The worst part was that he could not simply run.
Grayhaven was full of cameras. The apartment building had cameras. The school had cameras. Stores, street corners, parking lots, traffic lights, and bus stations all seemed to have cameras. One bad decision could turn into footage that ordinary people would never understand but might still use against him.
He had escaped much worse before.
That did not make this easier.
At least he was still free enough to leave his apartment, come to school, work at the lounge, and make his own choices in small ways. The freedom was thinner than it had been yesterday, but it had not vanished completely.
Cyrus slowly sat up.
A quiet sigh escaped him.
Near the front of the room, Owen Keats stood beside Iris Wexley, speaking in low voices by the teacher’s desk. Iris had one hand resting against the edge of the podium while Owen told her something that made her smile.
In front of Cyrus, Faye Larkin sat with her usual straight-backed posture, her attention fixed on the notebook open beside her.
She turned at the sound of his sigh.
"You seem worried about something," Faye said softly.
"Yeah, a little."
Faye did not turn away.
That was unusual. She was not overly chatty in class, and she did not force conversations when people looked tired. Instead, she waited with the quiet patience of someone offering to listen without demanding an answer.
Cyrus appreciated that.
He could not exactly explain the problem.
A teacher had discovered his transformation, threatened the police, used his rent as pressure, and crossed a line that had made him feel trapped in his own apartment. Saying it aloud would not make it clearer. It would only make him sound unbelievable.
"It is nothing serious," he said.
The pause before serious was small, but Faye caught it.
She did not press.
"All right," she said.
For a second, Cyrus could see her eyes through the loose strands of hair near her face. Her fingers brushed her cheek in a nervous gesture, and a faint pink touched the tips of her ears.
Then Faye lowered her voice.
"Are you free tomorrow?"
Cyrus blinked. "I should be. Why?"
"My brother and sister have been asking about you." Faye looked down at the notebook. "Miles wants someone to play games with him, and Lena wants you to come by too."
Cyrus considered it.
He had planned to use tomorrow’s work shift as an excuse to stay away from his apartment.
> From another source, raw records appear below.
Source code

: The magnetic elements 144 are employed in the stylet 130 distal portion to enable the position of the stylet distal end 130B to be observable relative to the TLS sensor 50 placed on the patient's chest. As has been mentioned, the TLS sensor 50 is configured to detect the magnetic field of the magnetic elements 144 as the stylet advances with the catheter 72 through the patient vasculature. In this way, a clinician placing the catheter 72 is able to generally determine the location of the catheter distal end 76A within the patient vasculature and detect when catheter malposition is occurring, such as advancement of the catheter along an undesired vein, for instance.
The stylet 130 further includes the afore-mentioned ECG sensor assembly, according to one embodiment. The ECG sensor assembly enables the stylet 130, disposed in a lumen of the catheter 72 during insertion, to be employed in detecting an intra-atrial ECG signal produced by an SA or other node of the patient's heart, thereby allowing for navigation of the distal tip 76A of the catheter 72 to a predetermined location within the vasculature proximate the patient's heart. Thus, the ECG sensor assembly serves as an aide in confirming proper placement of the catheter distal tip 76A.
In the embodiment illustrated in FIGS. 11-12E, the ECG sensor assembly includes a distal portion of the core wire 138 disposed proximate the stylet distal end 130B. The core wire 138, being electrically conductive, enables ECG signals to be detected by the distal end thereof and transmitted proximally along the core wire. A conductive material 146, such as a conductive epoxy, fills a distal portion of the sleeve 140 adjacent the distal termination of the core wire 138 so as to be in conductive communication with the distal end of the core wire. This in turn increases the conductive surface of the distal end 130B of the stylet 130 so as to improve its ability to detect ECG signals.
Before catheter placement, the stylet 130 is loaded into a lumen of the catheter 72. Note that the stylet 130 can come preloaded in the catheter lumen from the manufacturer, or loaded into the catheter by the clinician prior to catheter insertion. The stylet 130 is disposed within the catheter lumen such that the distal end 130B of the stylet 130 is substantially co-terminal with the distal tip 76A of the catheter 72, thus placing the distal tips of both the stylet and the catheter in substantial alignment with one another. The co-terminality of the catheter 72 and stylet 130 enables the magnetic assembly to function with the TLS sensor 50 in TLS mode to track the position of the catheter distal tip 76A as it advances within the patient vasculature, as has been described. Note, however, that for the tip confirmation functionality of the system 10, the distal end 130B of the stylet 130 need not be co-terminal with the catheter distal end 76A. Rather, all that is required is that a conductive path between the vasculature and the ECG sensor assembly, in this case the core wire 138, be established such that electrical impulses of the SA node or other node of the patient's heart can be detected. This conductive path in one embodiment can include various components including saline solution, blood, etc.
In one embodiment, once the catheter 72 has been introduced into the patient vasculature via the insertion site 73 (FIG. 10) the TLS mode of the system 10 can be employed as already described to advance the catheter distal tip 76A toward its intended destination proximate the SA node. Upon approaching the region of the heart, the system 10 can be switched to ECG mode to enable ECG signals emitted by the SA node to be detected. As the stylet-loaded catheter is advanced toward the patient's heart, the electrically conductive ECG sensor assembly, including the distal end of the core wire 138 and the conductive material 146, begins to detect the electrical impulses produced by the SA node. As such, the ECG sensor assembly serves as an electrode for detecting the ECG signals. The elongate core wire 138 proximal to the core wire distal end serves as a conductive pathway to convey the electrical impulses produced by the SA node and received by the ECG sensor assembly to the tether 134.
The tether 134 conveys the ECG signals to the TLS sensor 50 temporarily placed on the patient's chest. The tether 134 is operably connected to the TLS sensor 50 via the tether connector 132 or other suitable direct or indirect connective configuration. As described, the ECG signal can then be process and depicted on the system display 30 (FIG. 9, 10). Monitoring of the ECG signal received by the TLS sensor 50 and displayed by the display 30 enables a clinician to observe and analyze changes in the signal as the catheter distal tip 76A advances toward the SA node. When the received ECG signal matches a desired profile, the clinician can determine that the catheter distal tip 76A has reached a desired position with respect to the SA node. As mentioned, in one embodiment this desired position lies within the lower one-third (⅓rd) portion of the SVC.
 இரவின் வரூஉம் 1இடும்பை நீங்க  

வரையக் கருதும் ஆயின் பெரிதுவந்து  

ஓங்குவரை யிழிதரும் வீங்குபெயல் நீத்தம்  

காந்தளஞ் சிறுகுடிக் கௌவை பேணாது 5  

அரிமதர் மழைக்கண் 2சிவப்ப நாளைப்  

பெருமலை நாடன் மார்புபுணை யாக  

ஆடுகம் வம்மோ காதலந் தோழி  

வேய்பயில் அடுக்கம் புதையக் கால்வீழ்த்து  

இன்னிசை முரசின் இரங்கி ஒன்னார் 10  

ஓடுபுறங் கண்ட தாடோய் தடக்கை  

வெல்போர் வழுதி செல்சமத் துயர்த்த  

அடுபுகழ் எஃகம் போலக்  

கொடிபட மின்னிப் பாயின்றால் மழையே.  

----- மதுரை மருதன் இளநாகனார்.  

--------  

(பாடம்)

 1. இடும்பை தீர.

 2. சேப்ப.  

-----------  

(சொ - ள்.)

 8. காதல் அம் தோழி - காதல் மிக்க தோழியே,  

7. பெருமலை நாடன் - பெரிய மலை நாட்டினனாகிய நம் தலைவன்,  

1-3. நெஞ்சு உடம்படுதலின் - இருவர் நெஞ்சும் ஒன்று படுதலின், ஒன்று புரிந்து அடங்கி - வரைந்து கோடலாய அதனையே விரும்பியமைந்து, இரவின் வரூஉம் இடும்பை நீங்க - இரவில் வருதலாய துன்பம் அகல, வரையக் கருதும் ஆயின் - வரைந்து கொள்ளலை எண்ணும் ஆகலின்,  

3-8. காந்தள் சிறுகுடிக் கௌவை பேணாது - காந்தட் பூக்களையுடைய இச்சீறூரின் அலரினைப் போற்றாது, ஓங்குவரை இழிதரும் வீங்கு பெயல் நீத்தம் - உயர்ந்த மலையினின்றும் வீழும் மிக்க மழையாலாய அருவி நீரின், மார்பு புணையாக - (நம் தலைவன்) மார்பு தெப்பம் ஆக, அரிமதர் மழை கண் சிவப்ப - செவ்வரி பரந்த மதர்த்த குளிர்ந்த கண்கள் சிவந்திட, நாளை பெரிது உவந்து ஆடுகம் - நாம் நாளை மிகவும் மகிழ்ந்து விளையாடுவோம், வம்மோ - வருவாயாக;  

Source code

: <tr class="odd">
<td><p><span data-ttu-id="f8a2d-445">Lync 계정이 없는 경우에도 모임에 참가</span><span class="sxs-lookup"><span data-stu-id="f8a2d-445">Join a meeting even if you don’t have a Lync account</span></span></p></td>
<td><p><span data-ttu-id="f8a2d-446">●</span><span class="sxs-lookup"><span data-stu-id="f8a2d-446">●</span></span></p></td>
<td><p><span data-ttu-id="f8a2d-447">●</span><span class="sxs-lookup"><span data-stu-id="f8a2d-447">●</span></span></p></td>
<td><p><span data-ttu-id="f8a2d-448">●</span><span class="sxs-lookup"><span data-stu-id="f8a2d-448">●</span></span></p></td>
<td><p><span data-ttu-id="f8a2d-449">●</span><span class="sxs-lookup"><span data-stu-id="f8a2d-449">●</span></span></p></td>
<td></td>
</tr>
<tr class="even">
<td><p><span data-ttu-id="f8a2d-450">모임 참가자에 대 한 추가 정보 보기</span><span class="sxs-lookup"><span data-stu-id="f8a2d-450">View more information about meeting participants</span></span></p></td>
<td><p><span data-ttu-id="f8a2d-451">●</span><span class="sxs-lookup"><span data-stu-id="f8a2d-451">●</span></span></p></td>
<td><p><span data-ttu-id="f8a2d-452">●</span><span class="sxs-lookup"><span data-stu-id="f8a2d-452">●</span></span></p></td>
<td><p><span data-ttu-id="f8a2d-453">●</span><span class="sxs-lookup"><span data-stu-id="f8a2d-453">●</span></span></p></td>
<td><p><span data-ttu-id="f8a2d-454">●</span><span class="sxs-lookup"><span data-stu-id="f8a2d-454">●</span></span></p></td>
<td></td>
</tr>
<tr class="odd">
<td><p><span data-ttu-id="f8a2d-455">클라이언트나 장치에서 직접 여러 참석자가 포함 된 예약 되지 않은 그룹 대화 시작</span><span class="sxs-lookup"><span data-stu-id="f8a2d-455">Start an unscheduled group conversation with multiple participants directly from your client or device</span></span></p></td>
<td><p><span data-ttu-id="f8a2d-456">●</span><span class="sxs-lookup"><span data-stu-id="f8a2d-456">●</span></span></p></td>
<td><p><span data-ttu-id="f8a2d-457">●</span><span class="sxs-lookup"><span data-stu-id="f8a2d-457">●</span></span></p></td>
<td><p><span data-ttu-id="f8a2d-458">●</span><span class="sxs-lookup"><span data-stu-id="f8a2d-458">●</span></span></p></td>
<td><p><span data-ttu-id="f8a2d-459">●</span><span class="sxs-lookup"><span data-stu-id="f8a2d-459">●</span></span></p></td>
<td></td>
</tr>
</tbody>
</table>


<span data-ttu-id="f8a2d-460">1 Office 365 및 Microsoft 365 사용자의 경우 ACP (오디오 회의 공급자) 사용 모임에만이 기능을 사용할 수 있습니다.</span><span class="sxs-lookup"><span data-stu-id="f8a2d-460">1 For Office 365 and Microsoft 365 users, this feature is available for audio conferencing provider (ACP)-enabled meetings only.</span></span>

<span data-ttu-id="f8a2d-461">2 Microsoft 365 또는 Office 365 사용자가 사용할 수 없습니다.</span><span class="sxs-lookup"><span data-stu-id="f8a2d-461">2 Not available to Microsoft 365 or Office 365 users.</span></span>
Spending a full day at home now sounded like an invitation for Daphne to appear at his door with another meal, another excuse, or another demand.
Faye’s house would be safer.
Probably.
It also had children, video games, food, and a family that did not know enough about his life to hold any of it over him.
"Tomorrow morning works," Cyrus said. "Would that be okay?"
Faye’s face brightened.
"That would be great."
The answer came too quickly for her to hide it.
Cyrus found the reaction oddly reassuring.
The invitation was ordinary. It involved games, children, and a casual visit. Nothing about it required him to explain himself, hide under a disguise, or calculate whether someone would lock a door behind him.
The first bell rang.
Faye turned back toward the front.
Cyrus reached for his book, then noticed Audra Sloane watching from across the room.
Their attention met briefly.
Audra looked away almost at once.
Cyrus frowned.
He had already given her the cake. It had been a thank-you for tutoring and a way to settle the debt he felt he owed for the award money. What else was there to look at?
Maybe she wanted another cake.
That would be unreasonable.
Cyrus opened his book as the teacher entered and let the question fall away.
He had more urgent problems than trying to understand women.